Question

3 resistors $3\Omega ,4\Omega$ and $6\Omega $ are connected in a parallel combination and are connected to a cell of 2V and internal resistance $\dfrac{2}{3}\Omega $. Find the current drawn from the cell and also, current through $3\Omega $ resistance.

Answer 1

Hint: When a cell with an emf E and internal resistance r is connected to an external resistance R, the actual voltage realised on the external resistance is lesser than the emf. This voltage is called terminal voltage and the current that flows through the circuit is called terminal current.
The terminal (main branch) current is given by the formula:
$I = \dfrac{E}{{R + r}}$
where E = emf, r = internal resistance and R = net resistance in the circuit.
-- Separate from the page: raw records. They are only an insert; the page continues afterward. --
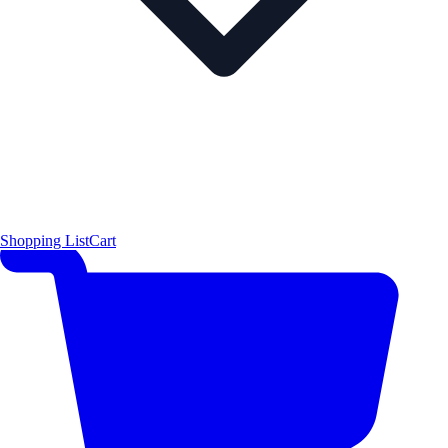
Shopping List
Cart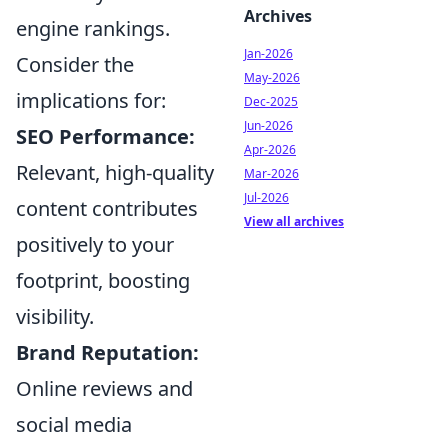
Archives
engine rankings.
Jan-2026
Consider the
May-2026
implications for:
Dec-2025
Jun-2026
SEO Performance:
Apr-2026
Relevant, high-quality
Mar-2026
Jul-2026
content contributes
View all archives
positively to your
footprint, boosting
visibility.
Brand Reputation:
Online reviews and
social media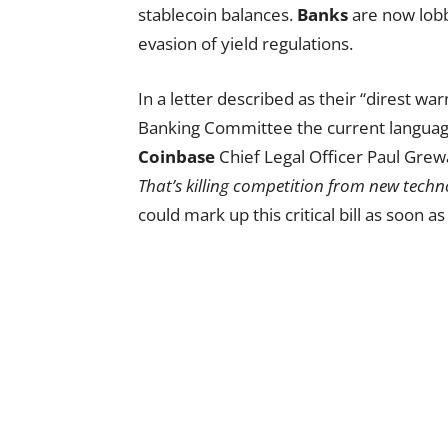
stablecoin balances.
Banks
are now lobby
evasion of yield regulations.
In a letter described as their “direst wa
Banking Committee the current langua
Coinbase
Chief Legal Officer Paul Gre
That’s killing competition from new techn
could mark up this critical bill as soon a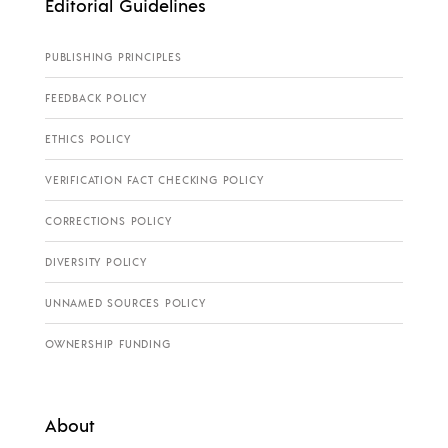
Editorial Guidelines
PUBLISHING PRINCIPLES
FEEDBACK POLICY
ETHICS POLICY
VERIFICATION FACT CHECKING POLICY
CORRECTIONS POLICY
DIVERSITY POLICY
UNNAMED SOURCES POLICY
OWNERSHIP FUNDING
About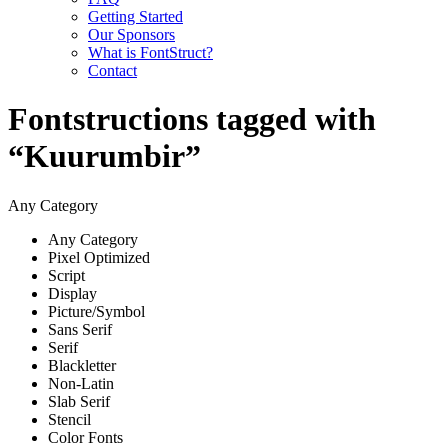
Getting Started
Our Sponsors
What is FontStruct?
Contact
Fontstructions tagged with
“Kuurumbir”
Any Category
Any Category
Pixel Optimized
Script
Display
Picture/Symbol
Sans Serif
Serif
Blackletter
Non-Latin
Slab Serif
Stencil
Color Fonts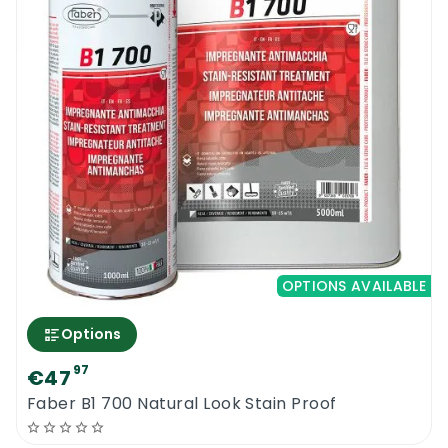
OPTIONS AVAILABLE
Options
97
€47
Faber B1 700 Natural Look Stain Proof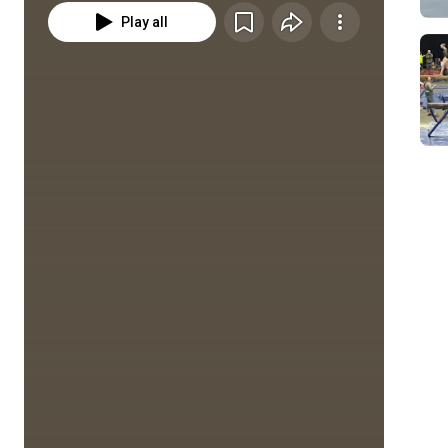
Play all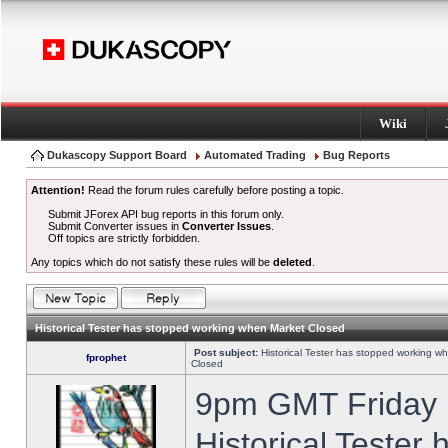
Wiki
Dukascopy Support Board
Automated Trading
Bug Reports
Attention!
Read the forum rules carefully before posting a topic.
Submit JForex API bug reports in this forum only.
Submit Converter issues in
Converter Issues
.
Off topics are strictly forbidden.
Any topics which do not satisfy these rules will be
deleted
.
Historical Tester has stopped working when Market Closed
Post subject:
Historical Tester has stopped working w
fprophet
Closed
9pm GMT Friday h
Historical Tester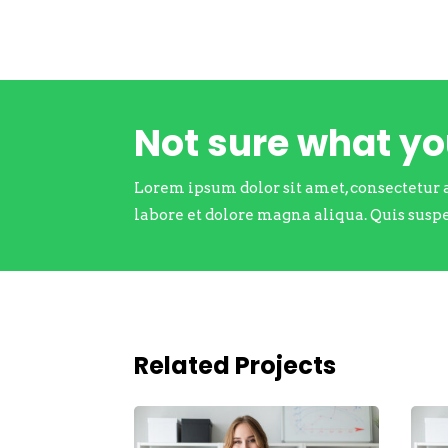
Not sure what y
Lorem ipsum dolor sit amet, consectetur 
labore et dolore magna aliqua. Quis susp
Related Projects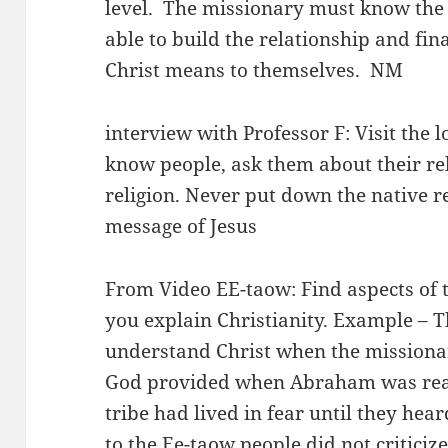
level. The missionary must know the p
able to build the relationship and fi
Christ means to themselves. NM
interview with Professor F: Visit the l
know people, ask them about their re
religion. Never put down the native re
message of Jesus
From Video EE-taow: Find aspects of th
you explain Christianity. Example – T
understand Christ when the missiona
God provided when Abraham was read
tribe had lived in fear until they hea
to the Ee-taow people did not criticize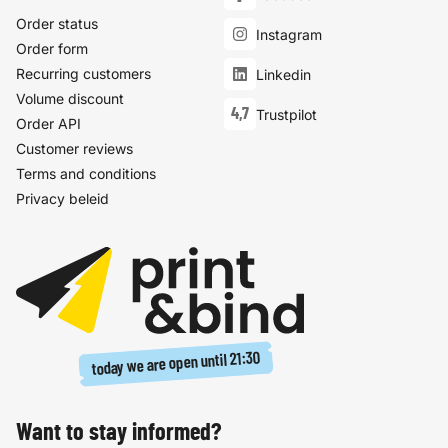
Order status
Instagram
Order form
Recurring customers
Linkedin
Volume discount
4,7
Trustpilot
Order API
Customer reviews
Terms and conditions
Privacy beleid
21:30
today we are open until
Want to stay informed?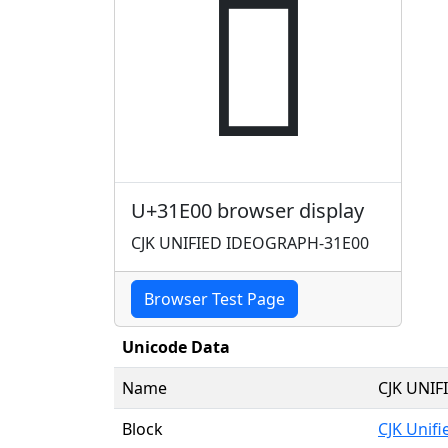
𱸀
U+31E00 browser display
CJK UNIFIED IDEOGRAPH-31E00
Browser Test Page
Unicode Data
Name
CJK UNI
Block
CJK Unif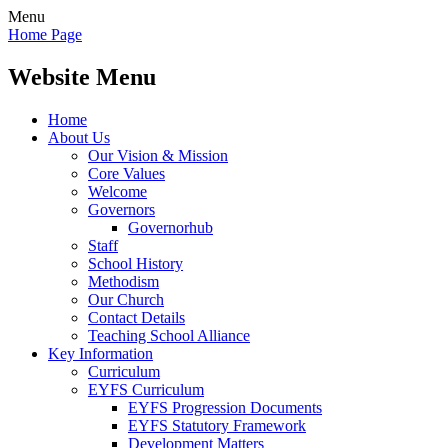
Menu
Home Page
Website Menu
Home
About Us
Our Vision & Mission
Core Values
Welcome
Governors
Governorhub
Staff
School History
Methodism
Our Church
Contact Details
Teaching School Alliance
Key Information
Curriculum
EYFS Curriculum
EYFS Progression Documents
EYFS Statutory Framework
Development Matters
Complete step by step answer:
Consider 3 resistors of values $3\Omega ,4\Omega \& 6\Omega $ connected in a parallel combination to a cell of emf 2V or internal resistance $r = \dfrac{2}{3}\Omega $.

The net resistance offered by the parallel combination,
$\dfrac{1}{R} = \dfrac{1}{{{R_1}}} + \dfrac{1}{{{R_2}}} + \dfrac{1}{{{R_3}}}$
$ \Rightarrow \dfrac{1}{R} = \dfrac{1}{3} + \dfrac{1}{4} + \dfrac{1}{6}$
$ \Rightarrow \dfrac{1}{R} = \dfrac{{4 + 3 + 2}}{{12}}$
$ \Rightarrow \dfrac{1}{R} = \dfrac{9}{{12}}$
$ \Rightarrow R = \dfrac{{12}}{9} = \dfrac{4}{3}\Omega $
The terminal current in the circuit is given by the formula –
$I = \dfrac{E}{{R + r}}$
Emf, $E = 2V$
Internal resistance, $r = \dfrac{2}{3}\Omega $
Substituting the values, we get –
$I = \dfrac{2}{{\dfrac{4}{3} + \dfrac{2}{3}}}$
$ \Rightarrow I = \dfrac{{2 \times 3}}{6}$
$ \Rightarrow I = \dfrac{6}{6} = 1A$
Hence, the main current in the circuit is equal to 1A.
To find the current through the $3\Omega $ resistor, it is important to find the voltage drop across the parallel combination and this voltage must be divided by the resistance to obtain the branch current through the resistor. The voltage drop across the parallel combination can be computed by multiplying the main current with the net resistance of the parallel combination.
Voltage across the parallel combination, ${V_P} = IR = 1 \times \dfrac{4}{3} = \dfrac{4}{3}V$
Current through the $3\Omega $ resistor, ${I_3} = \dfrac{{{V_P}}}{{3\Omega }}$
$ \Rightarrow {I_3} = \dfrac{{\dfrac{4}{3}}}{3} = \dfrac{4}{{3 \times 3}} = \dfrac{4}{9} = 0.44A$
Thus, the current through the $3\Omega $ resistor, ${I_3} = 0.44A$.

Note: The voltage available in the circuit, will always be lesser than the emf because of the internal resistance. Hence, the terminal voltage V is always lesser than the emf E. If, in any scenario, we obtain the terminal voltage greater than the emf E, it is evident that you are on the wrong path to the solution and you should check the steps again.